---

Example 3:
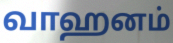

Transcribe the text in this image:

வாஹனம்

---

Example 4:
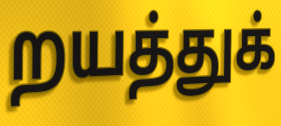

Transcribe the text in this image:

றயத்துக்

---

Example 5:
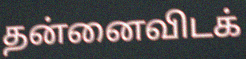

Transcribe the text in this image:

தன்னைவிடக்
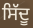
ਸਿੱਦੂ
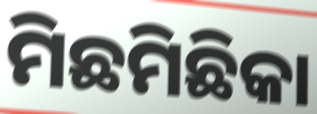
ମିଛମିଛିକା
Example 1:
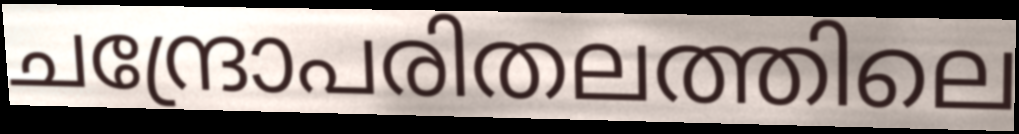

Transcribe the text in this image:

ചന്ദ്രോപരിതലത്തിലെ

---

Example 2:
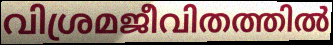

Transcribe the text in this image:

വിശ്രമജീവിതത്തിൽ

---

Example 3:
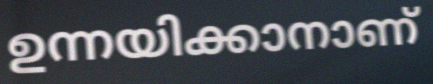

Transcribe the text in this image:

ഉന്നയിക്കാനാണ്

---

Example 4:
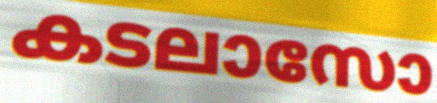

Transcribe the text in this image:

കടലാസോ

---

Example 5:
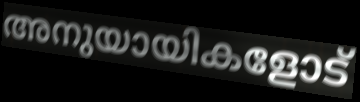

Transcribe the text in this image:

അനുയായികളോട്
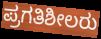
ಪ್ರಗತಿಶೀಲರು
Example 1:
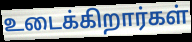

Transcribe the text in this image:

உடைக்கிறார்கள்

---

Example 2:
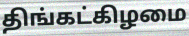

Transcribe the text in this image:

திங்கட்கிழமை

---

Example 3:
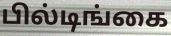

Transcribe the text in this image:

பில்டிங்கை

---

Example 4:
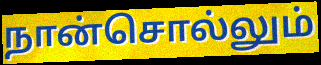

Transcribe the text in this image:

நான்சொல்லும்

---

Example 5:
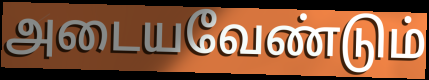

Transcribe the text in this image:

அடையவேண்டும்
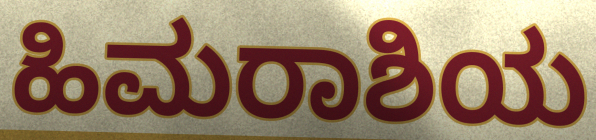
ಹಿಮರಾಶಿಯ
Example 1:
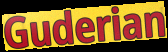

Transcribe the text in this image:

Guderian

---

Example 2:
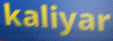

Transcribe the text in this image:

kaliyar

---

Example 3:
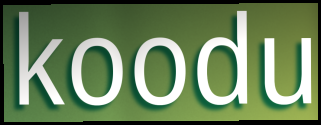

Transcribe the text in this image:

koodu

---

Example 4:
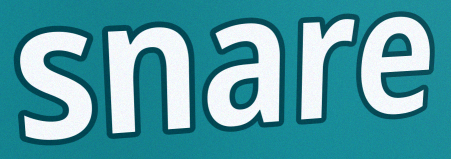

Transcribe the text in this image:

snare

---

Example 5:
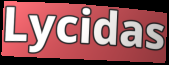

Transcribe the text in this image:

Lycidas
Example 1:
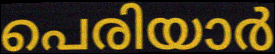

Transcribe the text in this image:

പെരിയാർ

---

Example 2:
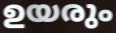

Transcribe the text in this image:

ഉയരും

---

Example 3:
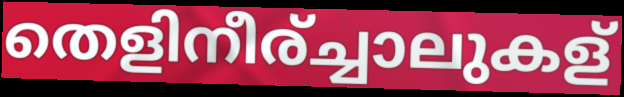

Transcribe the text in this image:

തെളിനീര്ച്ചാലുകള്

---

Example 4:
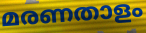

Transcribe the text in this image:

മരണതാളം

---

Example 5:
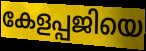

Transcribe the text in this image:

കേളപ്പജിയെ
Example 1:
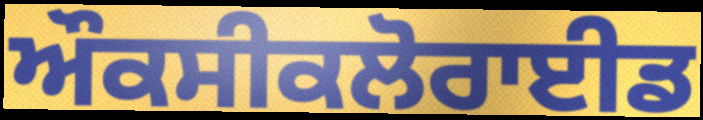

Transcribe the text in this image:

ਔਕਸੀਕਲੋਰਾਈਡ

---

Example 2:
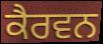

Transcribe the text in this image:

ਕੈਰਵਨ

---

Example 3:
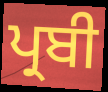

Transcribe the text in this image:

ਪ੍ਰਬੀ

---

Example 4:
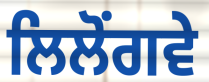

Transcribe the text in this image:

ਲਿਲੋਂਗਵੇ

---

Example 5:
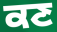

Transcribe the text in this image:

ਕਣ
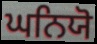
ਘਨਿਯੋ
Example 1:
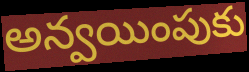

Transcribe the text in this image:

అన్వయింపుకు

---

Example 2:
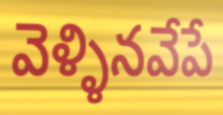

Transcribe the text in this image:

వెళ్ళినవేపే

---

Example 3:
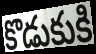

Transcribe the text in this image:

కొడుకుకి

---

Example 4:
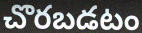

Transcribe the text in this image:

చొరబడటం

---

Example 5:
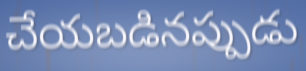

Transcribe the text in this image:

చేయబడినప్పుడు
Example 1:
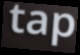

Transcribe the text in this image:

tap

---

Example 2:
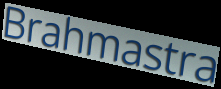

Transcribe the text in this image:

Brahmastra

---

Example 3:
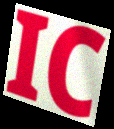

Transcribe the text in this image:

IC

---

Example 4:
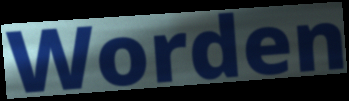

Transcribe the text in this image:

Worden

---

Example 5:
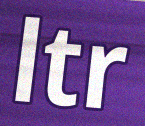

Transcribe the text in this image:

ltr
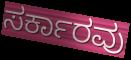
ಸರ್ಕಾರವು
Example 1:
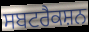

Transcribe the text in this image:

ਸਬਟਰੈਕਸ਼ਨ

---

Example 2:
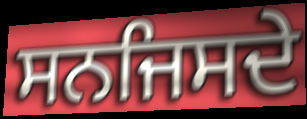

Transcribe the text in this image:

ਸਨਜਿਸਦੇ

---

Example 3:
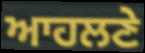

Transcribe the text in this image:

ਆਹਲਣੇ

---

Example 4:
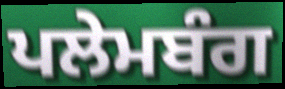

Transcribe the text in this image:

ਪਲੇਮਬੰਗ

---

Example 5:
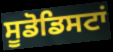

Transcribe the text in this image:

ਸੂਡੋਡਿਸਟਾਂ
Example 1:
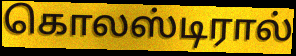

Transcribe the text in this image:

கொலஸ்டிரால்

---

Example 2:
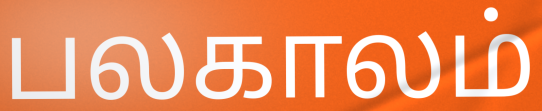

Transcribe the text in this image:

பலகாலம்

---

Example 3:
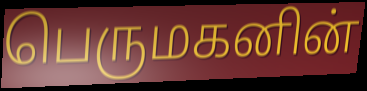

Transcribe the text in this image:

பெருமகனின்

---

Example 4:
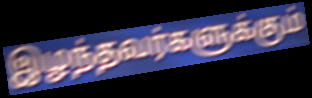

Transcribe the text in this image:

+++

Requirement
Above are the records; print them all exactly and keep the pictures out.

Answer area
---

Example 3:

Transcribe the text in this image:

வாஹனம்

---

Example 4:

Transcribe the text in this image:

றயத்துக்

---

Example 5:

Transcribe the text in this image:

தன்னைவிடக்
ਸਿੱਦੂ
ମିଛମିଛିକା
Example 1:

Transcribe the text in this image:

ചന്ദ്രോപരിതലത്തിലെ

---

Example 2:

Transcribe the text in this image:

വിശ്രമജീവിതത്തിൽ

---

Example 3:

Transcribe the text in this image:

ഉന്നയിക്കാനാണ്

---

Example 4:

Transcribe the text in this image:

കടലാസോ

---

Example 5:

Transcribe the text in this image:

അനുയായികളോട്
ಪ್ರಗತಿಶೀಲರು
Example 1:

Transcribe the text in this image:

உடைக்கிறார்கள்

---

Example 2:

Transcribe the text in this image:

திங்கட்கிழமை

---

Example 3:

Transcribe the text in this image:

பில்டிங்கை

---

Example 4:

Transcribe the text in this image:

நான்சொல்லும்

---

Example 5:

Transcribe the text in this image:

அடையவேண்டும்
ಹಿಮರಾಶಿಯ
Example 1:

Transcribe the text in this image:

Guderian

---

Example 2:

Transcribe the text in this image:

kaliyar

---

Example 3:

Transcribe the text in this image:

koodu

---

Example 4:

Transcribe the text in this image:

snare

---

Example 5:

Transcribe the text in this image:

Lycidas
Example 1:

Transcribe the text in this image:

പെരിയാർ

---

Example 2:

Transcribe the text in this image:

ഉയരും

---

Example 3:

Transcribe the text in this image:

തെളിനീര്ച്ചാലുകള്

---

Example 4:

Transcribe the text in this image:

മരണതാളം

---

Example 5:

Transcribe the text in this image:

കേളപ്പജിയെ
Example 1:

Transcribe the text in this image:

ਔਕਸੀਕਲੋਰਾਈਡ

---

Example 2:

Transcribe the text in this image:

ਕੈਰਵਨ

---

Example 3:

Transcribe the text in this image:

ਪ੍ਰਬੀ

---

Example 4:

Transcribe the text in this image:

ਲਿਲੋਂਗਵੇ

---

Example 5:

Transcribe the text in this image:

ਕਣ
ਘਨਿਯੋ
Example 1:

Transcribe the text in this image:

అన్వయింపుకు

---

Example 2:

Transcribe the text in this image:

వెళ్ళినవేపే

---

Example 3:

Transcribe the text in this image:

కొడుకుకి

---

Example 4:

Transcribe the text in this image:

చొరబడటం

---

Example 5:

Transcribe the text in this image:

చేయబడినప్పుడు
Example 1:

Transcribe the text in this image:

tap

---

Example 2:

Transcribe the text in this image:

Brahmastra

---

Example 3:

Transcribe the text in this image:

IC

---

Example 4:

Transcribe the text in this image:

Worden

---

Example 5:

Transcribe the text in this image:

ltr
ಸರ್ಕಾರವು
Example 1:

Transcribe the text in this image:

ਸਬਟਰੈਕਸ਼ਨ

---

Example 2:

Transcribe the text in this image:

ਸਨਜਿਸਦੇ

---

Example 3:

Transcribe the text in this image:

ਆਹਲਣੇ

---

Example 4:

Transcribe the text in this image:

ਪਲੇਮਬੰਗ

---

Example 5:

Transcribe the text in this image:

ਸੂਡੋਡਿਸਟਾਂ
Example 1:

Transcribe the text in this image:

கொலஸ்டிரால்

---

Example 2:

Transcribe the text in this image:

பலகாலம்

---

Example 3:

Transcribe the text in this image:

பெருமகனின்

---

Example 4:

Transcribe the text in this image:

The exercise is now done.